Celiac Disease and Gluten Intolerance: Immune Response and Intestinal Villous Atrophy – A Histological and Molecular Study
Celiac disease is an autoimmune disorder triggered by gluten. When people with this condition eat gluten, their immune system reacts strongly. This reaction damages the small intestine.
Researchers conducted a detailed histological and molecular study to understand the damage. They examined tissue samples from the small intestine of affected patients. The study clearly showed progressive destruction of intestinal villi.
In the early stage, the villi become shorter and broader. As the disease advances, the villi completely flatten. This condition is called villous atrophy. As a result, the intestine loses its ability to absorb nutrients properly.

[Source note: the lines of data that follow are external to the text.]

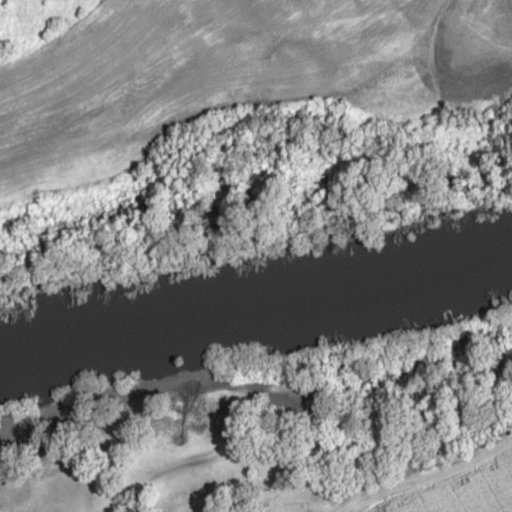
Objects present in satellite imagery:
river: (257, 301)
road: (426, 471)
crop: (463, 491)
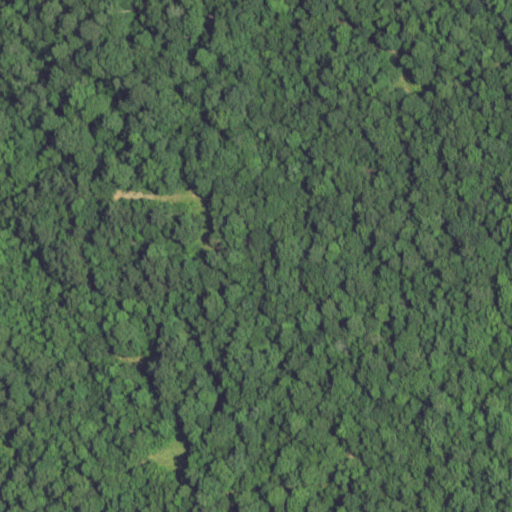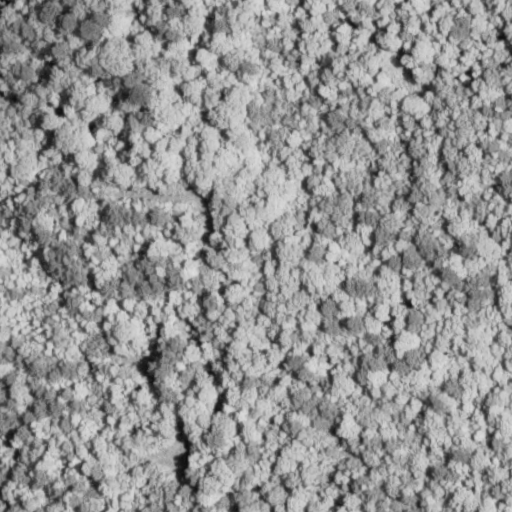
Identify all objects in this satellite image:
river: (53, 60)
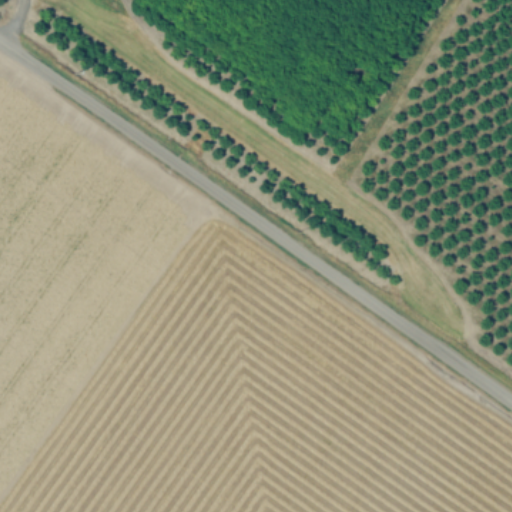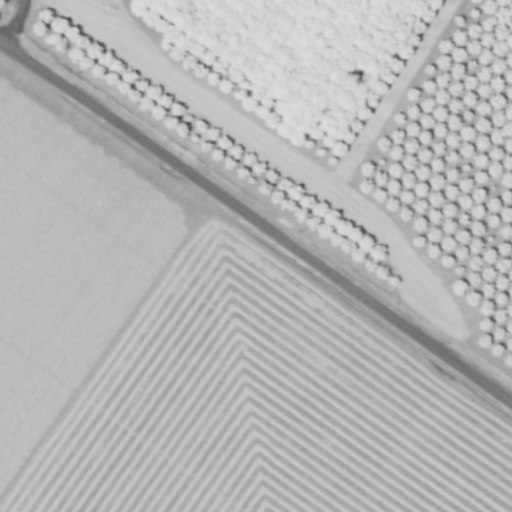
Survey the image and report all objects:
road: (12, 20)
road: (257, 222)
crop: (199, 354)
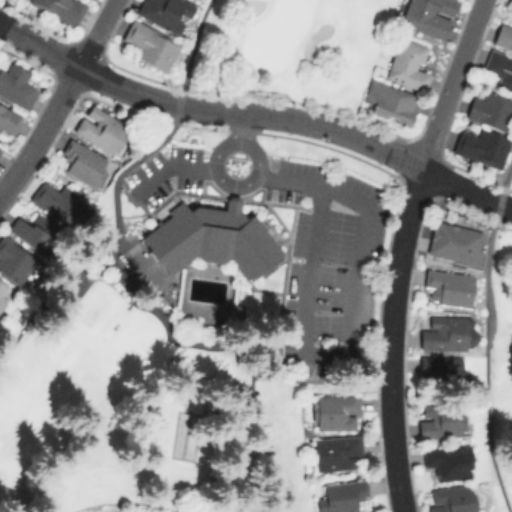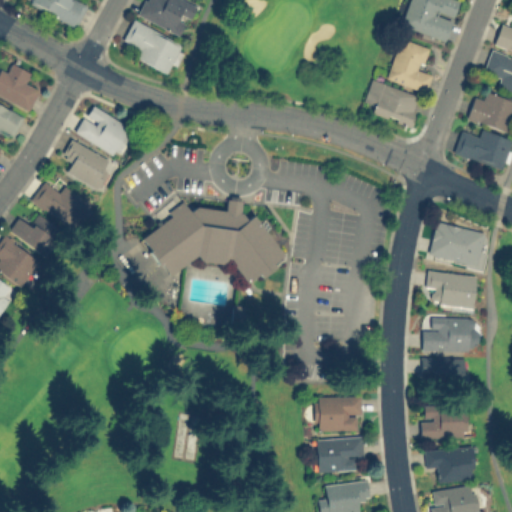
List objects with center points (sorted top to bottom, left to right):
building: (61, 8)
building: (164, 12)
building: (427, 16)
building: (503, 35)
building: (150, 44)
park: (286, 48)
building: (406, 64)
building: (499, 68)
building: (16, 85)
road: (61, 99)
building: (389, 100)
building: (490, 110)
road: (255, 112)
building: (7, 120)
road: (241, 124)
building: (100, 128)
road: (239, 139)
building: (481, 146)
building: (84, 163)
road: (168, 167)
parking lot: (166, 172)
park: (508, 174)
road: (114, 188)
building: (58, 202)
building: (34, 231)
building: (211, 237)
building: (453, 241)
road: (399, 250)
building: (14, 260)
parking lot: (328, 265)
building: (448, 286)
building: (2, 292)
road: (349, 322)
park: (194, 326)
building: (447, 332)
road: (486, 339)
park: (498, 361)
building: (439, 368)
road: (250, 405)
building: (334, 411)
building: (440, 419)
building: (335, 451)
building: (447, 461)
building: (342, 496)
building: (450, 498)
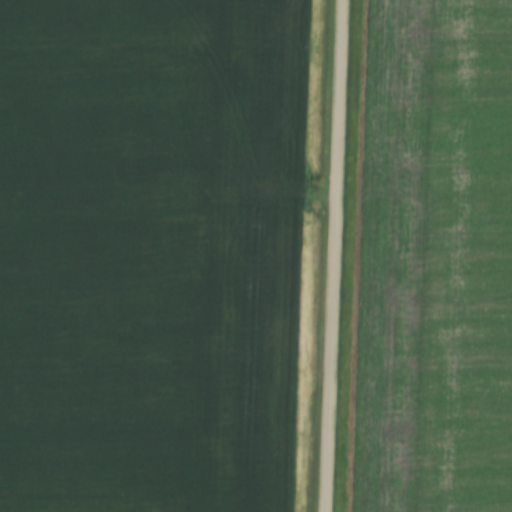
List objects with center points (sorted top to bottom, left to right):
crop: (151, 252)
road: (334, 256)
crop: (434, 260)
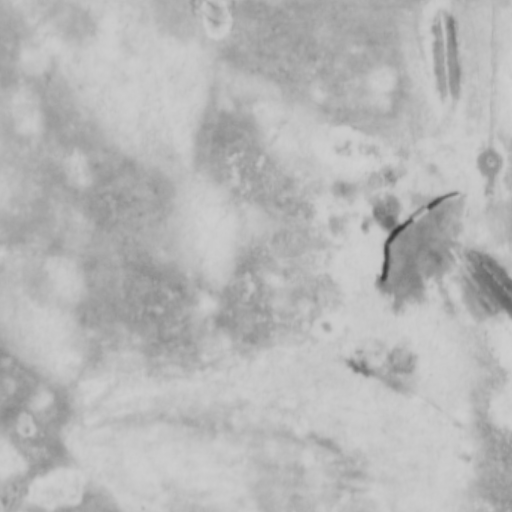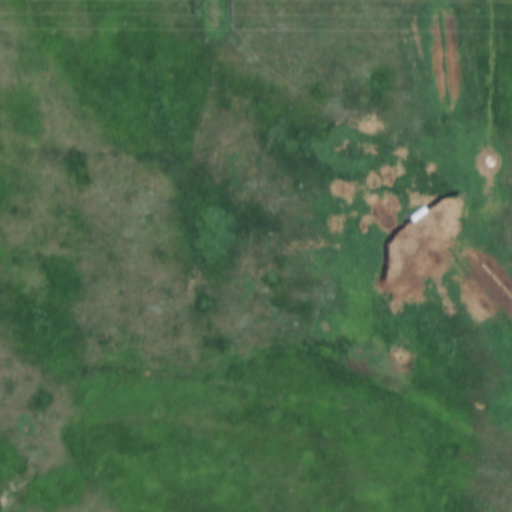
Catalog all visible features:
power tower: (206, 12)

The immune response plays a central role in this damage. When gluten enters the intestine, it activates specific immune cells. These cells release inflammatory chemicals called cytokines. Moreover, the body produces antibodies against tissue transglutaminase (tTG), which further worsens the injury.
At the molecular level, scientists observed increased expression of certain genes related to inflammation. They also noted changes in tight junction proteins that normally protect the intestinal barrier. These molecular alterations make the gut lining more permeable and sensitive.
Furthermore, the study compared patients with celiac disease and those with non-celiac gluten sensitivity. Both groups showed symptoms, but only celiac patients displayed clear villous atrophy under the microscope.
The findings highlight that early diagnosis and strict gluten-free diet can reverse the damage. In many cases, the villi start to regenerate within months of removing gluten from the diet.
Overall, this histological and molecular study provides deeper insight into how gluten triggers immune attacks and leads to intestinal damage. It also emphasizes the importance of timely intervention to prevent long-term complications.